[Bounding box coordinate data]
☆ ☆ ☆ ☆ ☆ ☆ ☆

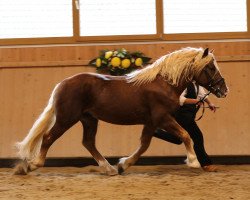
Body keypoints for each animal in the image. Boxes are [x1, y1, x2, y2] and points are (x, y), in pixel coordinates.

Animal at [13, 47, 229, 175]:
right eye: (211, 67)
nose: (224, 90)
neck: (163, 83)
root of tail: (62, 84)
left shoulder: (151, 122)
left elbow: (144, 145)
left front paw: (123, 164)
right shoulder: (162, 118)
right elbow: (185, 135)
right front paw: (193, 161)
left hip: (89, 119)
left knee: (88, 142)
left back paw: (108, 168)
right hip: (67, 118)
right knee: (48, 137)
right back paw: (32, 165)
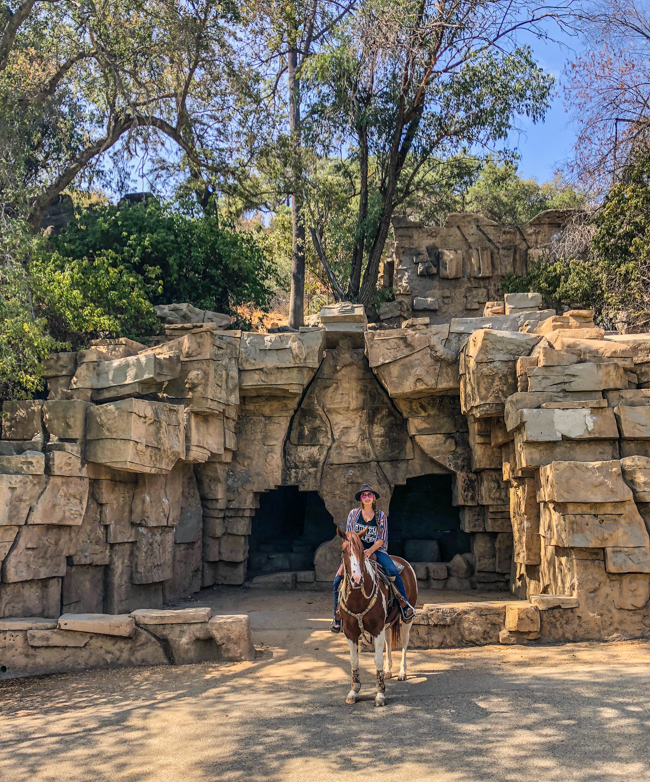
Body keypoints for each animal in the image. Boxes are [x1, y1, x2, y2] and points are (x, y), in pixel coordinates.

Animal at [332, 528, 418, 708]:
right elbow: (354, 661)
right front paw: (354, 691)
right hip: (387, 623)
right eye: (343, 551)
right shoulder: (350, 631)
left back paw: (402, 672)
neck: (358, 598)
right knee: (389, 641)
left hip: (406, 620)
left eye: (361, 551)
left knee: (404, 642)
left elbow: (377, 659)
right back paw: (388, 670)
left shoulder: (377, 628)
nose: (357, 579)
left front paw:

☆ ☆ ☆ ☆ ☆ ☆ ☆

Goal of the exercise
Only one stretch of the entries above is needed: the lines from the one containing "right knee: (48, 137)" through the one containing "right hip: (387, 623)". Copy it exactly, without the pictures.

Written reply
right knee: (48, 137)
right back paw: (32, 165)
Body keypoints for each animal in the image. Boxes are [x1, y1, x2, y2] and points are (x, y), in pixel coordinates.

Animal at [332, 528, 418, 708]:
right elbow: (354, 661)
right front paw: (354, 691)
right hip: (387, 623)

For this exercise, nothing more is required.